In Sagets Harbor near Watertown, there’s the story of one Abby Vaughn. “She was petite and feisty,” says town historian Jeannie Brennan. She says the story goes, that Mrs. Vaughn led a group of women who wrapped cannon balls in old clothes to tighten their fit in the barrels, and helped drive off a British ship. “They shot it back and it did hit their flagship. That sorta, didn’t frighten them, but they did sail back then to Canada.”
And there were the women who lost husbands and children. Margaret St. John of Buffalo was married with 11 children. “By the time Buffalo is burned on Dember 30th, 1813, she’s a widow with 9 children,” says Kavanaugh. “So she’s lost a husband and two children already to this war.”
Mrs. St. John is buried at her family gravesite at Forest Lawn Cemetery.
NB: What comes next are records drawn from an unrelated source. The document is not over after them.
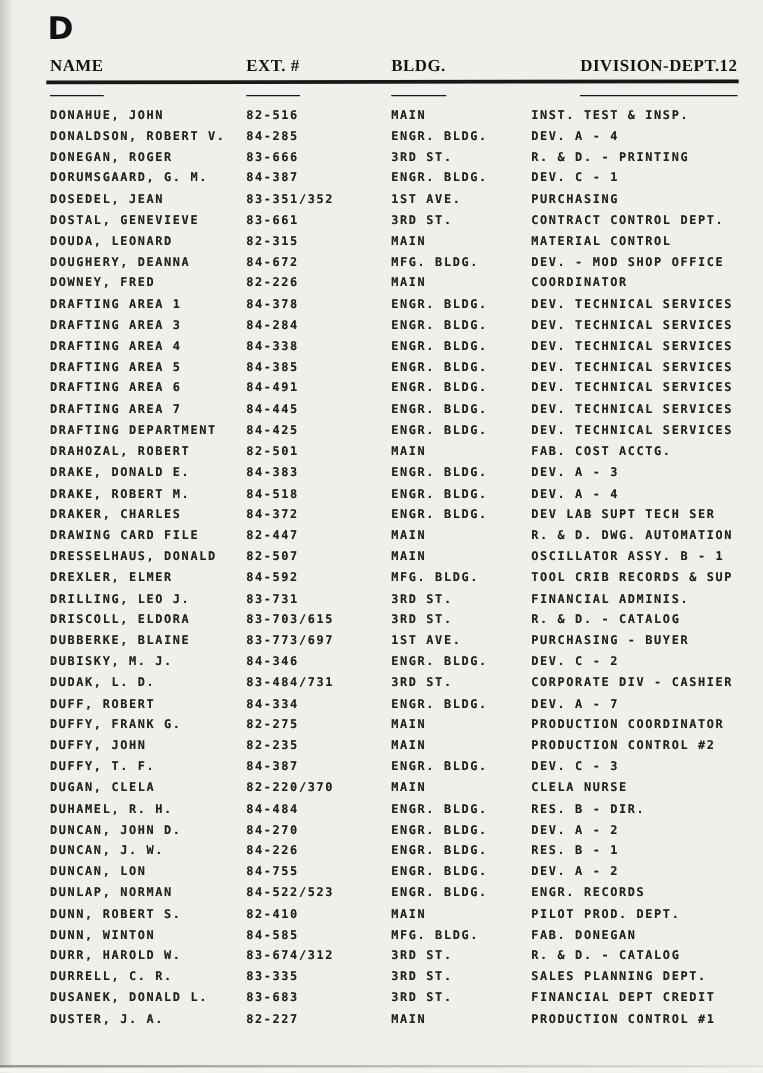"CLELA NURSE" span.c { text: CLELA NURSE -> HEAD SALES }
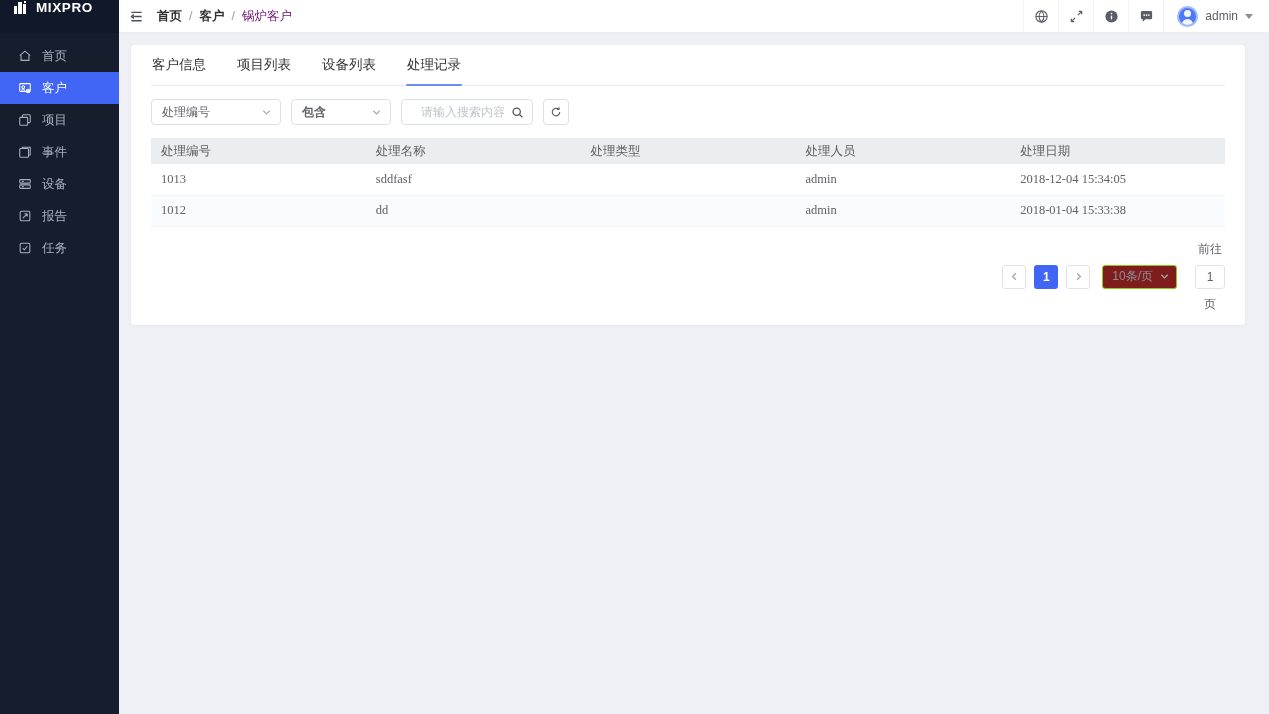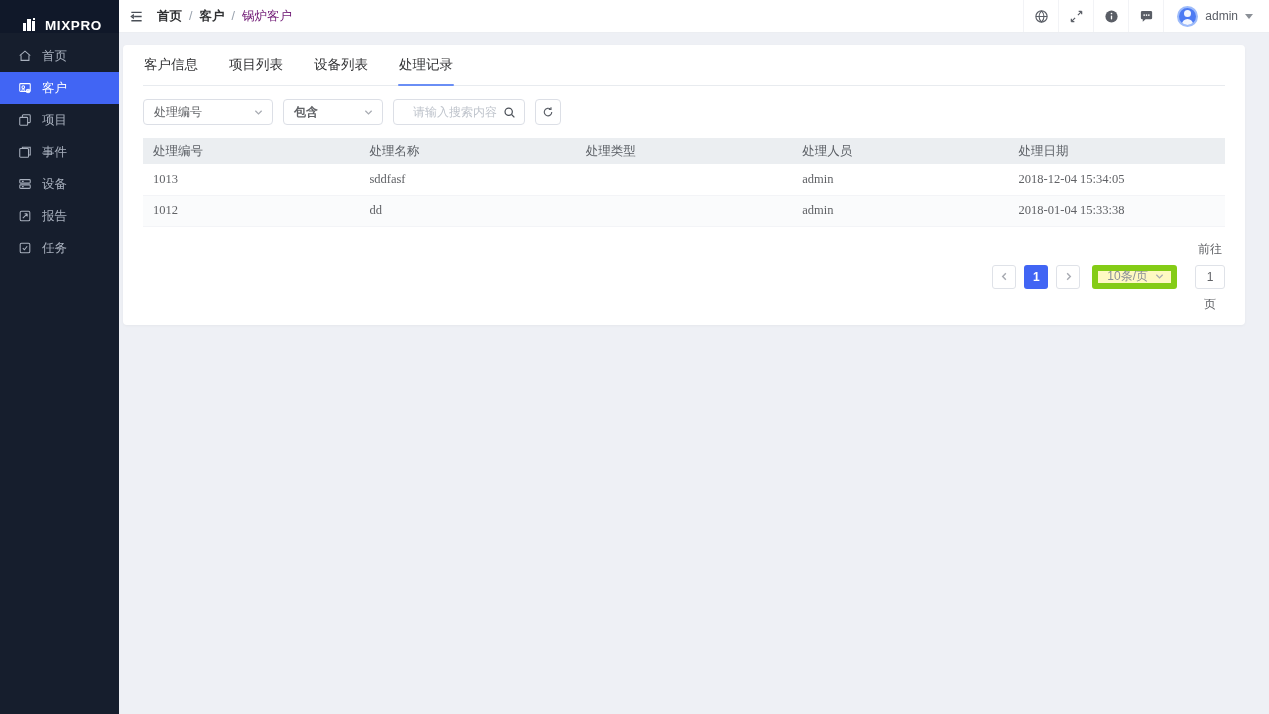"MIXPRO" .logo { align-items: flex-end -> flex-start; padding-left: 22px -> 13px }
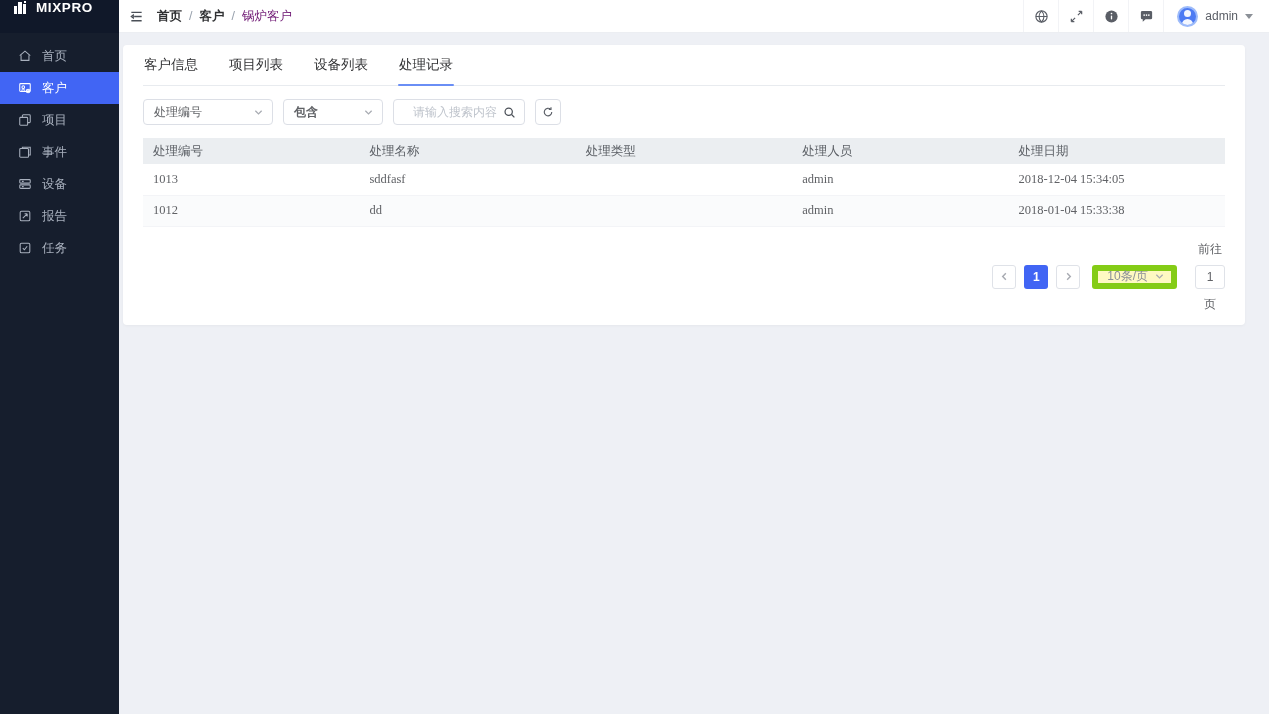"客户信息" .content { padding: 12px 24px 0 4px -> 12px 24px 0 12px }
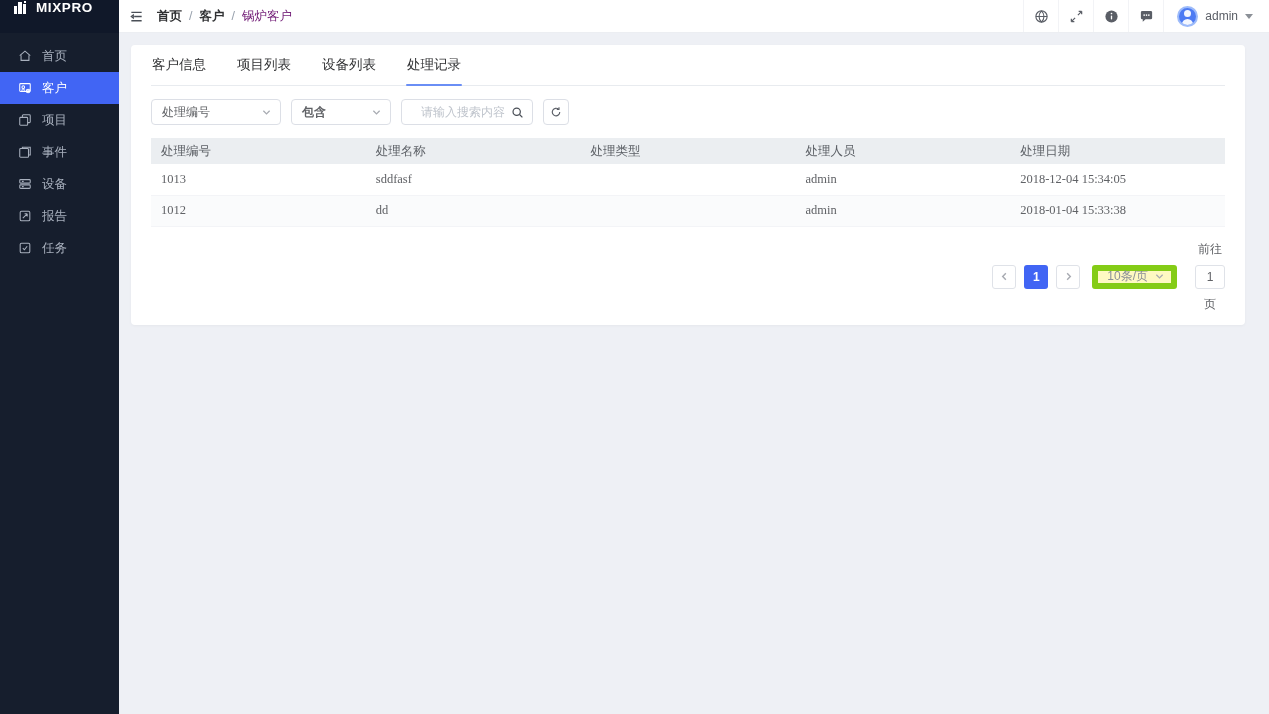"10条/页" .size-select { background: #fef9c3 -> #7f1d1d; border: 6px solid #84cc16 -> 1px solid #84cc16 }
As for those colorful, romantic paintings of sailing ships of the Great Lakes, Walter Rybka, senior captain of the rebuilt brig Niagara that visited Buffalo this fall says reality aboard ship in those days was brutal. “Hard work, low pay, a lot of danger, and more danger and more danger,” he says. “And they volunteered.”
You might wonder what happened to General Peter Porter and Alexander Smyth who fought a duel on Grand Island and survived. Smyth left the war early and returned home to Virginia, where he eventually got elected and re-elected to Congress. Peter Porter of Black Rock and Niagara Falls went on to a career as a brilliant and courageous military leader and a wealthy and powerful businessman. In 1828 he was appointed secretary of war in the cabinet of President John Quincy Adams. He is the Porter whose name is on plaques and street signs all across Western New York.
Neither side won the War, but both sides were changed forever. “Both nations defined themselves in the 19th century by what they believed happened, or wanted to believe happened in the war of 1812.” says historian Douglas DeCroix. “You get a century of military leadership, you get a century of political leadership, you get a sense of manifest destiny, the era of good feelings, from sea to shining sea—all of these things are direct outcomes of the war of 1812.”
And it happened 200 years ago in the place were we live, on both sides of the border, along the Niagara Frontier.